Stored data:

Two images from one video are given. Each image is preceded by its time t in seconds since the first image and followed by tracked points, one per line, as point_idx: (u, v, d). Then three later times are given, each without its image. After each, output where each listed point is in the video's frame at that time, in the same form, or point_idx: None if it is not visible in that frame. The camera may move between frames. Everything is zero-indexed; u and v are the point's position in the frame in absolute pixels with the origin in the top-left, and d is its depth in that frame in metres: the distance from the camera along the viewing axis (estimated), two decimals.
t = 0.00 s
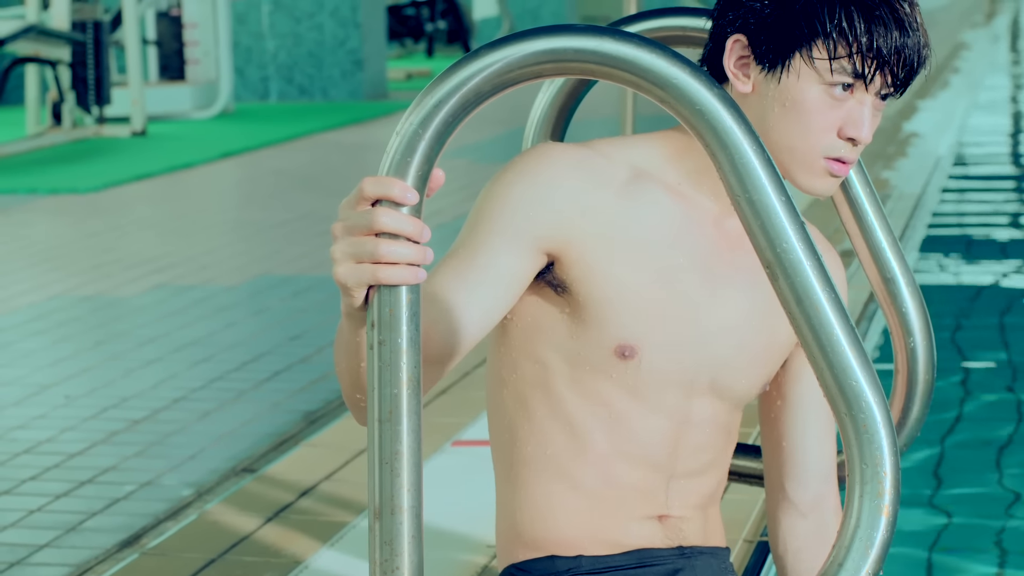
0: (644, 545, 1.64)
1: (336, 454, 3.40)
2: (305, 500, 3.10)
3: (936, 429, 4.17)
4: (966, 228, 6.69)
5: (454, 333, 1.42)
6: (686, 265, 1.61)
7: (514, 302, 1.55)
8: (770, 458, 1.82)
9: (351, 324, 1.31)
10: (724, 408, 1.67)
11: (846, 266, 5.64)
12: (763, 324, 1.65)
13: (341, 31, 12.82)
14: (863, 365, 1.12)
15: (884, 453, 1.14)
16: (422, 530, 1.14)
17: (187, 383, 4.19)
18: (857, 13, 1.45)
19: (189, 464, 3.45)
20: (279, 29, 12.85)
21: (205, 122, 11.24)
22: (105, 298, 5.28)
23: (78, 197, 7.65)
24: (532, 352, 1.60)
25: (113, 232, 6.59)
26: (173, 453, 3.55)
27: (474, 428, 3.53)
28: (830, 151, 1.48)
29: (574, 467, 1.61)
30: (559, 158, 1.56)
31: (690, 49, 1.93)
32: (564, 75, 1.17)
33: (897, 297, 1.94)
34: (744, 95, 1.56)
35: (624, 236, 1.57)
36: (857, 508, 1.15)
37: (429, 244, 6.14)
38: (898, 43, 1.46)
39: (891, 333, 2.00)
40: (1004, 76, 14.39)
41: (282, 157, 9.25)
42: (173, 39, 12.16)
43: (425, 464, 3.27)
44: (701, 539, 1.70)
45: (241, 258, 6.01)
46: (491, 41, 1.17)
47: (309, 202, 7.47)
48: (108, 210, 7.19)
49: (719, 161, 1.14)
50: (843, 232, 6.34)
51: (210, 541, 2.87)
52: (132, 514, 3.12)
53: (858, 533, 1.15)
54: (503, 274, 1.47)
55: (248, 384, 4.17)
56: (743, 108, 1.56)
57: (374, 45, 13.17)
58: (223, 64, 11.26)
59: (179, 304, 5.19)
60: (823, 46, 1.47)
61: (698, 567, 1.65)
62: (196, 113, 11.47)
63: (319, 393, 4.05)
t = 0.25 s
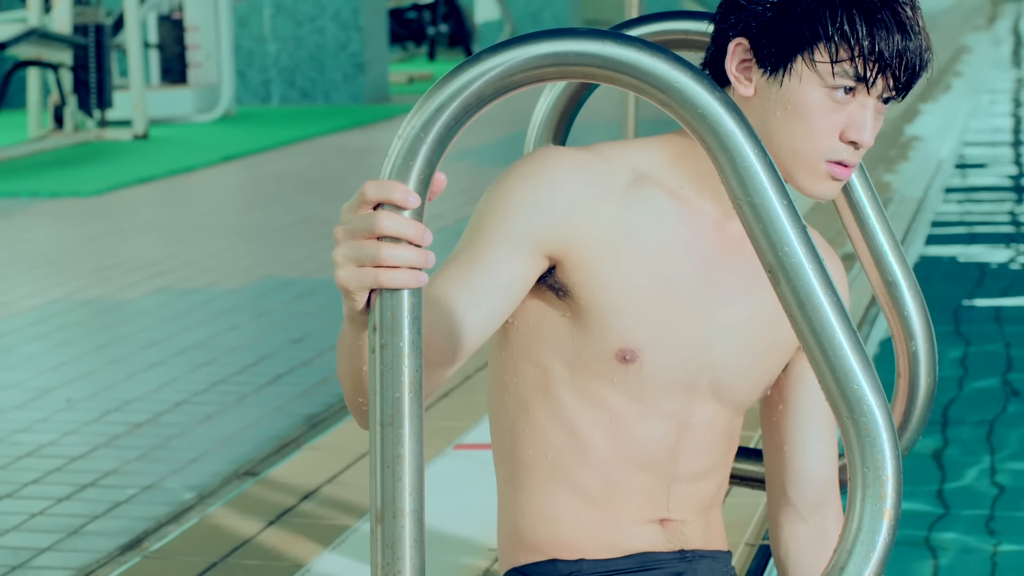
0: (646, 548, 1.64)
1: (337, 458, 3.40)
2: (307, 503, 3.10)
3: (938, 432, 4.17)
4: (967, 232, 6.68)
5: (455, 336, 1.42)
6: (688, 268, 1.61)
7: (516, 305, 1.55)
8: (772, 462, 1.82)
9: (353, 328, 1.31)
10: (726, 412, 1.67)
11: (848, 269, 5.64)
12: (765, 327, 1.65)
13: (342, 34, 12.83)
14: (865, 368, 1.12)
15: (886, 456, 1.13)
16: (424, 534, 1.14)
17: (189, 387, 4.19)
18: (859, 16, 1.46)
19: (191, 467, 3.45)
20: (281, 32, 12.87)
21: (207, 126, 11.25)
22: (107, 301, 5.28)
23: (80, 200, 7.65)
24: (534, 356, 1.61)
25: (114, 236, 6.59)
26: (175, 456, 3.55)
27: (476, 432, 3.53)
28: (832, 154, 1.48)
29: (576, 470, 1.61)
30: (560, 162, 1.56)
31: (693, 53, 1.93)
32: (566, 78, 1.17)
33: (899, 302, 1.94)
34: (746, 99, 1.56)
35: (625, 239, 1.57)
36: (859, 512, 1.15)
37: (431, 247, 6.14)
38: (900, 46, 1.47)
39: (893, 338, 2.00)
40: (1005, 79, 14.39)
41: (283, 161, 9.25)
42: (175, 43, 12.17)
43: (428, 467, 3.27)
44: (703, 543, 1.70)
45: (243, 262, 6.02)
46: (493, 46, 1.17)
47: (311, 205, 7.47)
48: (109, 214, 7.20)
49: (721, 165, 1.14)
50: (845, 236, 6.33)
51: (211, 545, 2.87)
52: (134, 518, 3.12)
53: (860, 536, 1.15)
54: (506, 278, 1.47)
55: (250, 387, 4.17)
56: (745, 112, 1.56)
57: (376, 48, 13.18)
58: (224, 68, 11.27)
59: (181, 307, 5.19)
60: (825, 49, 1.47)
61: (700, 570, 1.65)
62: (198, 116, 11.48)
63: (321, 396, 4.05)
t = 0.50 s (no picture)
0: (647, 553, 1.64)
1: (338, 462, 3.40)
2: (307, 507, 3.10)
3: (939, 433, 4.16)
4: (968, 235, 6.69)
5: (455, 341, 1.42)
6: (689, 272, 1.61)
7: (517, 309, 1.55)
8: (772, 465, 1.82)
9: (353, 332, 1.31)
10: (726, 416, 1.67)
11: (848, 272, 5.64)
12: (766, 331, 1.65)
13: (343, 38, 12.83)
14: (866, 372, 1.12)
15: (887, 461, 1.13)
16: (425, 538, 1.14)
17: (190, 391, 4.19)
18: (860, 20, 1.46)
19: (192, 471, 3.45)
20: (282, 36, 12.88)
21: (208, 129, 11.26)
22: (108, 305, 5.29)
23: (81, 204, 7.65)
24: (535, 360, 1.61)
25: (115, 240, 6.59)
26: (176, 460, 3.55)
27: (477, 435, 3.53)
28: (833, 158, 1.48)
29: (577, 474, 1.60)
30: (561, 167, 1.56)
31: (694, 57, 1.94)
32: (567, 83, 1.17)
33: (900, 306, 1.94)
34: (748, 103, 1.56)
35: (626, 244, 1.57)
36: (859, 517, 1.15)
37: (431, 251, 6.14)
38: (902, 51, 1.47)
39: (894, 342, 2.00)
40: (1006, 83, 14.39)
41: (284, 165, 9.26)
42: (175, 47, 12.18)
43: (428, 471, 3.27)
44: (704, 547, 1.70)
45: (244, 266, 6.02)
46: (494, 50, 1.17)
47: (312, 209, 7.47)
48: (110, 217, 7.20)
49: (722, 169, 1.14)
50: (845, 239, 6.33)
51: (211, 548, 2.87)
52: (135, 522, 3.12)
53: (861, 540, 1.14)
54: (506, 282, 1.47)
55: (251, 391, 4.17)
56: (746, 116, 1.56)
57: (377, 52, 13.19)
58: (225, 71, 11.28)
59: (182, 311, 5.19)
60: (826, 53, 1.47)
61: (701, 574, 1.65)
62: (199, 120, 11.49)
63: (321, 400, 4.05)
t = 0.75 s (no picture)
0: (648, 556, 1.64)
1: (338, 465, 3.40)
2: (308, 510, 3.10)
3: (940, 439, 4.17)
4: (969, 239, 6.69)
5: (456, 345, 1.42)
6: (690, 275, 1.61)
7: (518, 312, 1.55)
8: (772, 468, 1.82)
9: (354, 335, 1.31)
10: (727, 419, 1.67)
11: (848, 277, 5.64)
12: (767, 335, 1.65)
13: (343, 41, 12.83)
14: (867, 376, 1.12)
15: (888, 464, 1.13)
16: (425, 541, 1.14)
17: (191, 394, 4.19)
18: (861, 22, 1.46)
19: (192, 474, 3.45)
20: (282, 39, 12.89)
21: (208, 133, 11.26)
22: (109, 308, 5.29)
23: (81, 207, 7.65)
24: (536, 363, 1.61)
25: (115, 243, 6.59)
26: (176, 464, 3.55)
27: (477, 438, 3.53)
28: (834, 161, 1.48)
29: (578, 478, 1.60)
30: (562, 170, 1.56)
31: (694, 60, 1.93)
32: (568, 86, 1.17)
33: (901, 308, 1.94)
34: (749, 106, 1.55)
35: (626, 247, 1.57)
36: (860, 520, 1.15)
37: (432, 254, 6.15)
38: (902, 53, 1.48)
39: (894, 345, 2.00)
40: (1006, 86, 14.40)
41: (284, 168, 9.26)
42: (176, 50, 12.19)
43: (429, 474, 3.27)
44: (704, 549, 1.70)
45: (244, 269, 6.02)
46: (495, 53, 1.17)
47: (312, 212, 7.47)
48: (111, 220, 7.20)
49: (723, 172, 1.14)
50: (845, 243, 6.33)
51: (211, 552, 2.87)
52: (135, 525, 3.12)
53: (861, 543, 1.15)
54: (507, 286, 1.47)
55: (252, 395, 4.17)
56: (747, 119, 1.55)
57: (377, 55, 13.19)
58: (226, 74, 11.28)
59: (183, 314, 5.19)
60: (827, 56, 1.48)
61: None
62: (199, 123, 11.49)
63: (322, 403, 4.05)
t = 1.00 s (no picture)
0: (648, 559, 1.64)
1: (339, 468, 3.40)
2: (308, 514, 3.10)
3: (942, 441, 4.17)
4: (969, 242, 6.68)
5: (455, 348, 1.42)
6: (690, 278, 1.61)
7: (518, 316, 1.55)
8: (772, 472, 1.82)
9: (354, 339, 1.31)
10: (726, 422, 1.67)
11: (849, 280, 5.64)
12: (767, 338, 1.65)
13: (344, 45, 12.84)
14: (867, 379, 1.12)
15: (889, 468, 1.13)
16: (425, 544, 1.14)
17: (191, 397, 4.19)
18: (861, 25, 1.46)
19: (192, 478, 3.45)
20: (283, 42, 12.89)
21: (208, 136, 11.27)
22: (109, 312, 5.29)
23: (82, 210, 7.66)
24: (537, 367, 1.61)
25: (116, 246, 6.59)
26: (177, 467, 3.55)
27: (478, 442, 3.53)
28: (835, 164, 1.48)
29: (578, 481, 1.61)
30: (562, 173, 1.56)
31: (694, 63, 1.93)
32: (568, 89, 1.17)
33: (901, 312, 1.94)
34: (749, 109, 1.55)
35: (626, 251, 1.57)
36: (859, 524, 1.15)
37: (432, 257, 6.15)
38: (902, 56, 1.48)
39: (894, 349, 2.00)
40: (1007, 89, 14.41)
41: (285, 171, 9.26)
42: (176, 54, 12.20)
43: (429, 478, 3.27)
44: (704, 553, 1.70)
45: (244, 272, 6.02)
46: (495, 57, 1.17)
47: (313, 216, 7.47)
48: (111, 224, 7.21)
49: (723, 175, 1.14)
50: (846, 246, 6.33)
51: (211, 555, 2.87)
52: (135, 528, 3.12)
53: (861, 547, 1.15)
54: (507, 289, 1.47)
55: (252, 398, 4.17)
56: (747, 122, 1.55)
57: (378, 58, 13.20)
58: (226, 78, 11.29)
59: (183, 318, 5.19)
60: (827, 58, 1.48)
61: None
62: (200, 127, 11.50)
63: (322, 407, 4.05)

### [Task statement]
Begin with the first line of the records and repeat every line up to the one with "54: (503, 274, 1.47)", counting that line too. Pictures are not part of the copy.

### [Worked solution]
Two images from one video are given. Each image is preceded by its time t in seconds since the first image and followed by tracked points, one per line, as point_idx: (u, v, d). Then three later times are given, each without its image. After each, output where each listed point is in the video's frame at that time, in the same form, or point_idx: None if it is not visible in that frame. The camera may move between frames. Everything is zero-indexed; u and v are the point's position in the frame in absolute pixels with the origin in the top-left, and d is its depth in that frame in metres: the distance from the camera along the viewing axis (estimated), two decimals.
t = 0.00 s
0: (644, 545, 1.64)
1: (336, 454, 3.40)
2: (305, 500, 3.10)
3: (936, 429, 4.17)
4: (966, 228, 6.69)
5: (454, 333, 1.42)
6: (686, 265, 1.61)
7: (514, 302, 1.55)
8: (770, 458, 1.82)
9: (351, 324, 1.31)
10: (724, 408, 1.67)
11: (846, 266, 5.64)
12: (763, 324, 1.65)
13: (341, 31, 12.82)
14: (863, 365, 1.12)
15: (884, 453, 1.14)
16: (422, 530, 1.14)
17: (187, 383, 4.19)
18: (857, 13, 1.45)
19: (189, 464, 3.45)
20: (279, 29, 12.85)
21: (205, 122, 11.24)
22: (105, 298, 5.28)
23: (78, 197, 7.65)
24: (532, 352, 1.60)
25: (113, 232, 6.59)
26: (173, 453, 3.55)
27: (474, 428, 3.53)
28: (830, 151, 1.48)
29: (574, 467, 1.61)
30: (559, 158, 1.56)
31: (690, 49, 1.93)
32: (564, 75, 1.17)
33: (897, 297, 1.94)
34: (744, 95, 1.56)
35: (624, 236, 1.57)
36: (857, 508, 1.15)
37: (429, 244, 6.14)
38: (898, 43, 1.46)
39: (891, 333, 2.00)
40: (1004, 76, 14.39)
41: (282, 157, 9.25)
42: (173, 39, 12.16)
43: (425, 464, 3.27)
44: (701, 539, 1.70)
45: (241, 258, 6.01)
46: (491, 41, 1.17)
47: (309, 202, 7.47)
48: (108, 210, 7.19)
49: (719, 161, 1.14)
50: (843, 232, 6.34)
51: (210, 541, 2.87)
52: (132, 514, 3.12)
53: (858, 533, 1.15)
54: (503, 274, 1.47)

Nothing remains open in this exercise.